### Directions
Count the lines in the records below that contain the string "migueBarrera", matching case exactly, and reply with only that number.

### Records supplied
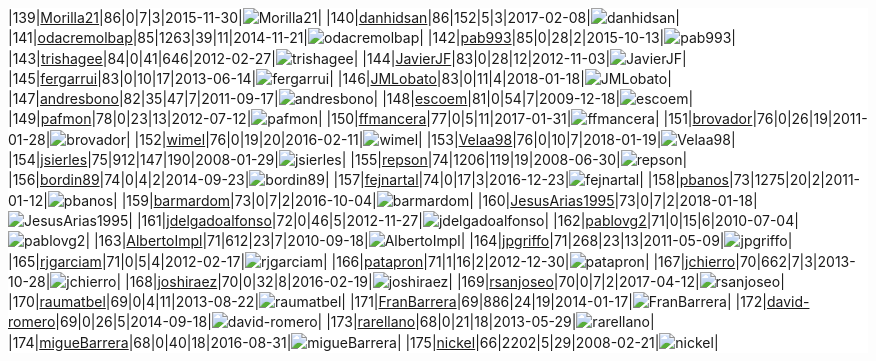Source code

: |139|[Morilla21](https://github.com/Morilla21)|86|0|7|3|2015-11-30|![Morilla21](https://avatars2.githubusercontent.com/u/16084946)|
|140|[danhidsan](https://github.com/danhidsan)|86|152|5|3|2017-02-08|![danhidsan](https://avatars2.githubusercontent.com/u/25649572)|
|141|[odacremolbap](https://github.com/odacremolbap)|85|1263|39|11|2014-11-21|![odacremolbap](https://avatars3.githubusercontent.com/u/9891289)|
|142|[pab993](https://github.com/pab993)|85|0|28|2|2015-10-13|![pab993](https://avatars1.githubusercontent.com/u/15108240)|
|143|[trishagee](https://github.com/trishagee)|84|0|41|646|2012-02-27|![trishagee](https://avatars1.githubusercontent.com/u/1479352)|
|144|[JavierJF](https://github.com/JavierJF)|83|0|28|12|2012-11-03|![JavierJF](https://avatars2.githubusercontent.com/u/2714593)|
|145|[fergarrui](https://github.com/fergarrui)|83|0|10|17|2013-06-14|![fergarrui](https://avatars2.githubusercontent.com/u/4693676)|
|146|[JMLobato](https://github.com/JMLobato)|83|0|11|4|2018-01-18|![JMLobato](https://avatars3.githubusercontent.com/u/35557444)|
|147|[andresbono](https://github.com/andresbono)|82|35|47|7|2011-09-17|![andresbono](https://avatars2.githubusercontent.com/u/1057973)|
|148|[escoem](https://github.com/escoem)|81|0|54|7|2009-12-18|![escoem](https://avatars3.githubusercontent.com/u/169307)|
|149|[pafmon](https://github.com/pafmon)|78|0|23|13|2012-07-12|![pafmon](https://avatars0.githubusercontent.com/u/1965233)|
|150|[ffmancera](https://github.com/ffmancera)|77|0|5|11|2017-01-31|![ffmancera](https://avatars2.githubusercontent.com/u/25457779)|
|151|[brovador](https://github.com/brovador)|76|0|26|19|2011-01-28|![brovador](https://avatars3.githubusercontent.com/u/588744)|
|152|[wimel](https://github.com/wimel)|76|0|19|20|2016-02-11|![wimel](https://avatars1.githubusercontent.com/u/17170149)|
|153|[Velaa98](https://github.com/Velaa98)|76|0|10|7|2018-01-19|![Velaa98](https://avatars1.githubusercontent.com/u/35597846)|
|154|[jsierles](https://github.com/jsierles)|75|912|147|190|2008-01-29|![jsierles](https://avatars2.githubusercontent.com/u/82)|
|155|[repson](https://github.com/repson)|74|1206|119|19|2008-06-30|![repson](https://avatars3.githubusercontent.com/u/15614)|
|156|[bordin89](https://github.com/bordin89)|74|0|4|2|2014-09-23|![bordin89](https://avatars2.githubusercontent.com/u/8873935)|
|157|[fejnartal](https://github.com/fejnartal)|74|0|17|3|2016-12-23|![fejnartal](https://avatars3.githubusercontent.com/u/24737378)|
|158|[pbanos](https://github.com/pbanos)|73|1275|20|2|2011-01-12|![pbanos](https://avatars0.githubusercontent.com/u/559946)|
|159|[barmardom](https://github.com/barmardom)|73|0|7|2|2016-10-04|![barmardom](https://avatars1.githubusercontent.com/u/22616365)|
|160|[JesusArias1995](https://github.com/JesusArias1995)|73|0|7|2|2018-01-18|![JesusArias1995](https://avatars1.githubusercontent.com/u/35558095)|
|161|[jdelgadoalfonso](https://github.com/jdelgadoalfonso)|72|0|46|5|2012-11-27|![jdelgadoalfonso](https://avatars0.githubusercontent.com/u/2903215)|
|162|[pablovg2](https://github.com/pablovg2)|71|0|15|6|2010-07-04|![pablovg2](https://avatars2.githubusercontent.com/u/322535)|
|163|[AlbertoImpl](https://github.com/AlbertoImpl)|71|612|23|7|2010-09-18|![AlbertoImpl](https://avatars3.githubusercontent.com/u/405869)|
|164|[jpgriffo](https://github.com/jpgriffo)|71|268|23|13|2011-05-09|![jpgriffo](https://avatars1.githubusercontent.com/u/777284)|
|165|[rjgarciam](https://github.com/rjgarciam)|71|0|5|4|2012-02-17|![rjgarciam](https://avatars1.githubusercontent.com/u/1446890)|
|166|[patapron](https://github.com/patapron)|71|1|16|2|2012-12-30|![patapron](https://avatars0.githubusercontent.com/u/3154698)|
|167|[jchierro](https://github.com/jchierro)|70|662|7|3|2013-10-28|![jchierro](https://avatars0.githubusercontent.com/u/5793440)|
|168|[joshiraez](https://github.com/joshiraez)|70|0|32|8|2016-02-19|![joshiraez](https://avatars0.githubusercontent.com/u/17336236)|
|169|[rsanjoseo](https://github.com/rsanjoseo)|70|0|7|2|2017-04-12|![rsanjoseo](https://avatars2.githubusercontent.com/u/27363683)|
|170|[raumatbel](https://github.com/raumatbel)|69|0|4|11|2013-08-22|![raumatbel](https://avatars0.githubusercontent.com/u/5289240)|
|171|[FranBarrera](https://github.com/FranBarrera)|69|886|24|19|2014-01-17|![FranBarrera](https://avatars2.githubusercontent.com/u/6429335)|
|172|[david-romero](https://github.com/david-romero)|69|0|26|5|2014-09-18|![david-romero](https://avatars1.githubusercontent.com/u/8822102)|
|173|[rarellano](https://github.com/rarellano)|68|0|21|18|2013-05-29|![rarellano](https://avatars0.githubusercontent.com/u/4559049)|
|174|[migueBarrera](https://github.com/migueBarrera)|68|0|40|18|2016-08-31|![migueBarrera](https://avatars0.githubusercontent.com/u/21368617)|
|175|[nickel](https://github.com/nickel)|66|2202|5|29|2008-02-21|![nickel](https://avatars2.githubusercontent.com/u/599)|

### Finished task
1